We have an indexing which is growing around 500 TB per week.
Currently, we have the size of 2 TB and have the 3 replicas, which is taking around 20-30 mins for indexing a 750 MB document. And lot of files to upload piled up and unable to catchup.
We have 10 node cluster (Windows Azure VMS)with 4 data, 3 master and 3 client. Data Nodes of size 56 GB RAM and 8 Cores.
What we really want to find out is, will be the daily,weekly, monthly indexes is the better option than a single huge index?
If have smaller indexes, will maintaining the indexes will be an issue in the longer period? If yes, what sort of challenges can we expect. ?

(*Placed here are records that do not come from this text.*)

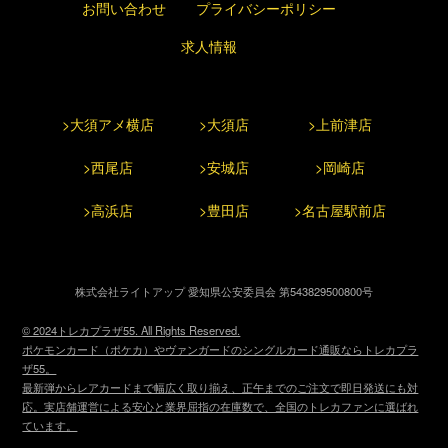
お問い合わせ
プライバシーポリシー
求人情報
>大須アメ横店
>大須店
>上前津店
>西尾店
>安城店
>岡崎店
>高浜店
>豊田店
>名古屋駅前店
株式会社ライトアップ 愛知県公安委員会 第543829500800号
© 2024トレカプラザ55. All Rights Reserved.
ポケモンカード（ポケカ）やヴァンガードのシングルカード通販ならトレカプラ
ザ55。
最新弾からレアカードまで幅広く取り揃え、正午までのご注文で即日発送にも対
応。実店舗運営による安心と業界屈指の在庫数で、全国のトレカファンに選ばれ
ています。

@Christian_Dahlqvist Our index will be write heavy i.e around 5-8GB per day for each index, and read heavy too. and the documents are immutable.
Will load the data once day, but currently it is running all time, as the indexing is pretty slow. Its a platform which will be used by 100 members atleast. but may not be concurrent.
I answered your other question and think you will benefit from switching to time-based indices. This allows a smaller set of indices to be targeted if you are only looking at data within a limited time frame.
The ideal time period an index should cover varies by use case. Adjust the number of primary shard based on the number of nodes in the cluster (to spread data out) as well as volume indexed per day. Make sure you do not end up with too small or too large shards. Having large number of very small shards is inefficient as each shard has some overhead and too large shards can affect query performance as well as recovery.